Funnily enough, despite getting so much news from social media, Americans don’t trust it.

“Distrust about social media platforms is one of few places Republicans and Democrats agree,” Katerina Eva Matsa, associate director of journalism research at Pew, told Recode.

A new study from the University of Virginia found increased Facebook usage among conservatives is associated with reading more conservative sites than they normally do. The effect was less dramatic among liberals.

The study’s authors conjectured that the way Facebook works might have something to do with this outcome. In addition to algorithms favoring engagement, the very structure of Facebook limits who we talk to: You have to “friend” others to see their posts, meaning you’re less likely to see people outside of your real-life friends and family, who are more likely to have similar lives and viewpoints. Facebook also tweaked its algorithms after the 2016 election to promote posts from friends and family and show far fewer posts from news outlets, which likely further contributed to filter bubbles and division.

“These platforms at this point are huge, they’re mature, they have all sorts of resources, all sorts of ability to figure out ahead of time — and certainly monitor afterwards — what kind of impacts all of their algorithmic tweaks are having on users’ information consumption,” study co-author Steven L. Johnson told Recode.

Pariser had originally thought filter bubbles could be deflated by exposure to different viewpoints. But that doesn’t appear to be the case.

Research highlighted in the Wall Street Journal suggests that people on social media do see opposing viewpoints. But since sites like Facebook are calibrated to highlight posts that elicit reactions, we’re seeing the most acerbic of opposing views, which can lead people to be even more repelled by them. The result is even more entrenched viewpoints and more polarization.

What to do about it

The answer to all this polarization isn’t easy. It likely involves huge structural changes in our society to deal with inequality, investments in public institutions like schools and libraries, as well as serious, truthful, and mediated discussion between people of opposing viewpoints.

It doesn’t require more social media — at least not in its current iteration.

“It’s not just a matter of coming into contact with the other side,” Pariser told Recode about how his conception of filter bubbles has changed since he first coined the term. “It’s doing so in a way that leads us to greater understanding.”

And the way opposing views are presented on social media is not leading to greater understanding. Conversations on Facebook and Twitter, for example, happen through text, not voice, which can be another impediment to understanding. Pariser pointed to work by Berkeley professor Juliana Schroeder that shows conversations through text fail to garner the empathy evoked through hearing someone’s voice, making it an unproductive medium for constructive conversations.

“It’s sort of like the ‘don’t have an argument by text with your partner’ [rule], but for society,” Pariser said.

Mediating thoughtful in-person conversations, of course, is expensive, and it has been even harder to do during a pandemic, when being face-to-face with people outside your household is actually dangerous.
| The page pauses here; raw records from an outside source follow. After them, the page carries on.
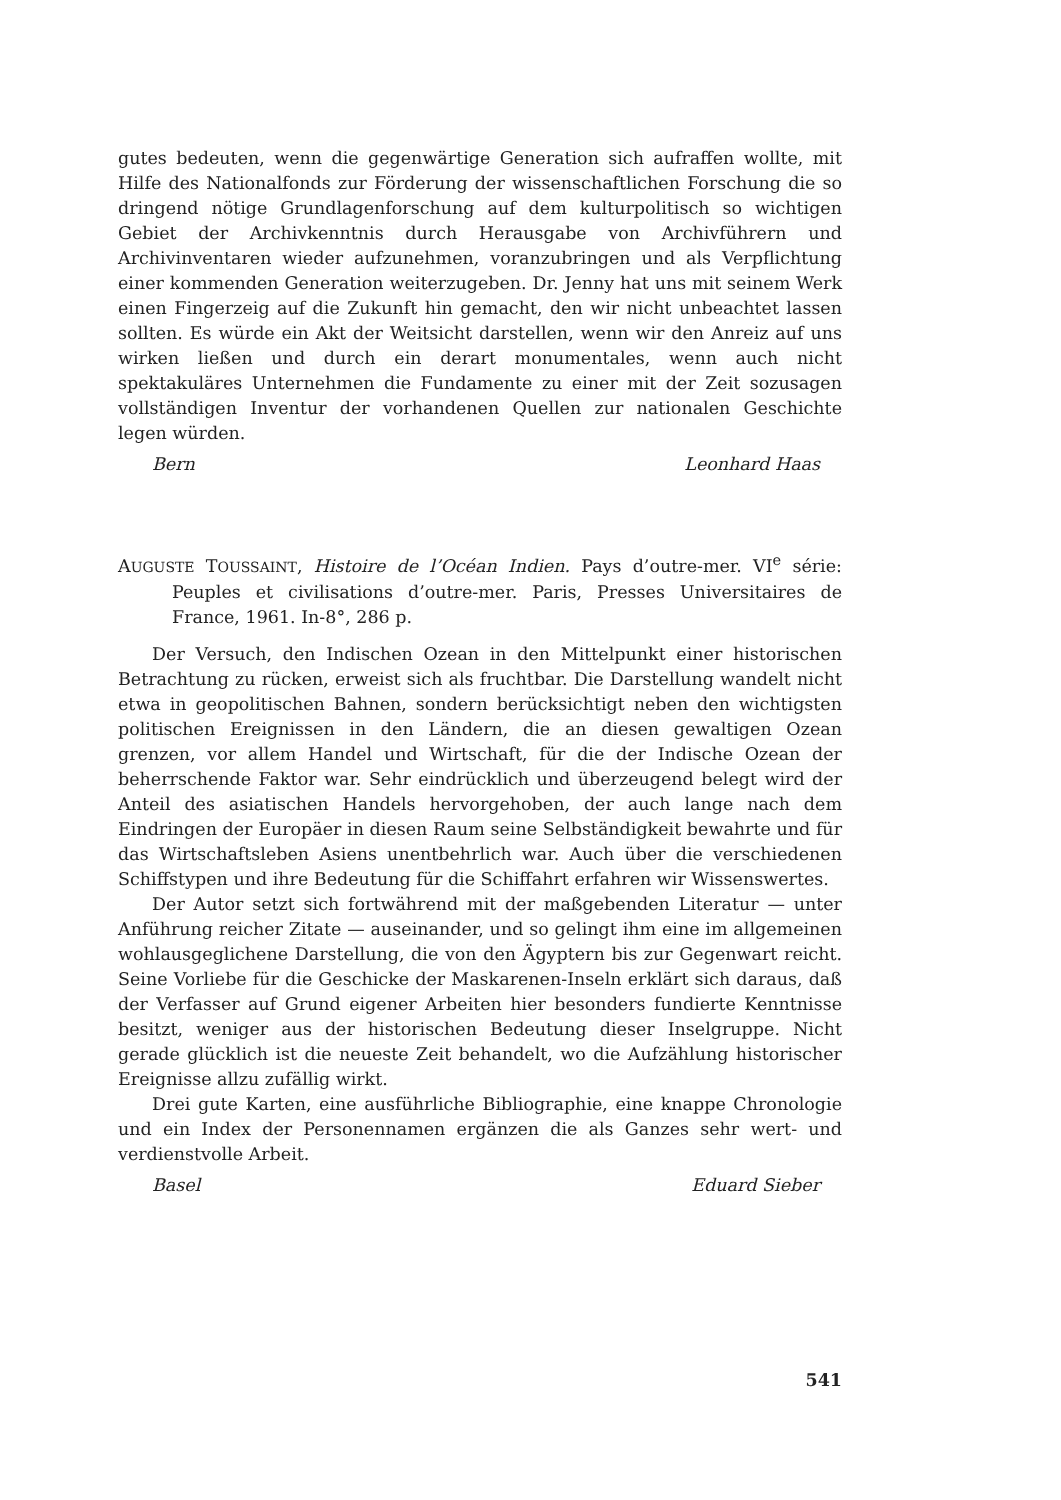gutes bedeuten, wenn die gegenwärtige Generation sich aufraffen wollte, mit Hilfe des Nationalfonds zur Förderung der wissenschaftlichen Forschung die so dringend nötige Grundlagenforschung auf dem kulturpolitisch so wichtigen Gebiet der Archivkenntnis durch Herausgabe von Archivführern und Archivinventaren wieder aufzunehmen, voranzubringen und als Verpflichtung einer kommenden Generation weiterzugeben. Dr. Jenny hat uns mit seinem Werk einen Fingerzeig auf die Zukunft hin gemacht, den wir nicht unbeachtet lassen sollten. Es würde ein Akt der Weitsicht darstellen, wenn wir den Anreiz auf uns wirken ließen und durch ein derart monumentales, wenn auch nicht spektakuläres Unternehmen die Fundamente zu einer mit der Zeit sozusagen vollständigen Inventur der vorhandenen Quellen zur nationalen Geschichte legen würden.
Bern Leonhard Haas
AUGUSTE TOUSSAINT, Histoire de l’Océan Indien. Pays d’outre-mer. VI<sup>e</sup> série: Peuples et civilisations d’outre-mer. Paris, Presses Universitaires de France, 1961. In-8°, 286 p.
Der Versuch, den Indischen Ozean in den Mittelpunkt einer historischen Betrachtung zu rücken, erweist sich als fruchtbar. Die Darstellung wandelt nicht etwa in geopolitischen Bahnen, sondern berücksichtigt neben den wichtigsten politischen Ereignissen in den Ländern, die an diesen gewaltigen Ozean grenzen, vor allem Handel und Wirtschaft, für die der Indische Ozean der beherrschende Faktor war. Sehr eindrücklich und überzeugend belegt wird der Anteil des asiatischen Handels hervorgehoben, der auch lange nach dem Eindringen der Europäer in diesen Raum seine Selbständigkeit bewahrte und für das Wirtschaftsleben Asiens unentbehrlich war. Auch über die verschiedenen Schiffstypen und ihre Bedeutung für die Schiffahrt erfahren wir Wissenswertes.
Der Autor setzt sich fortwährend mit der maßgebenden Literatur — unter Anführung reicher Zitate — auseinander, und so gelingt ihm eine im allgemeinen wohlausgeglichene Darstellung, die von den Ägyptern bis zur Gegenwart reicht. Seine Vorliebe für die Geschicke der Maskarenen-Inseln erklärt sich daraus, daß der Verfasser auf Grund eigener Arbeiten hier besonders fundierte Kenntnisse besitzt, weniger aus der historischen Bedeutung dieser Inselgruppe. Nicht gerade glücklich ist die neueste Zeit behandelt, wo die Aufzählung historischer Ereignisse allzu zufällig wirkt.
Drei gute Karten, eine ausführliche Bibliographie, eine knappe Chronologie und ein Index der Personennamen ergänzen die als Ganzes sehr wert- und verdienstvolle Arbeit.
Basel Eduard Sieber
541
But it’s more necessary than ever.

Social media companies are constantly tinkering with how their platforms work, so perhaps that’s a way forward. In the lead-up to the election, Twitter and Facebook were able to limit misinformation spread on their platforms much more effectively than they had before, by more actively taking down or marking misinformation and limiting its spread. But as New York Times tech columnist Kevin Roose pointed out, these platforms did so by mitigating their own major features.

Social media companies may not have a choice if the government steps in and forces them to make changes. They are under increased scrutiny from the government to quash misinformation and to disclose how the information they see might differ from what others see. And advertisers, social media’s main source of revenue, can also choose to vote with their spending.

However we get there, it’s high time we deal with how social media has made a bad political situation worse.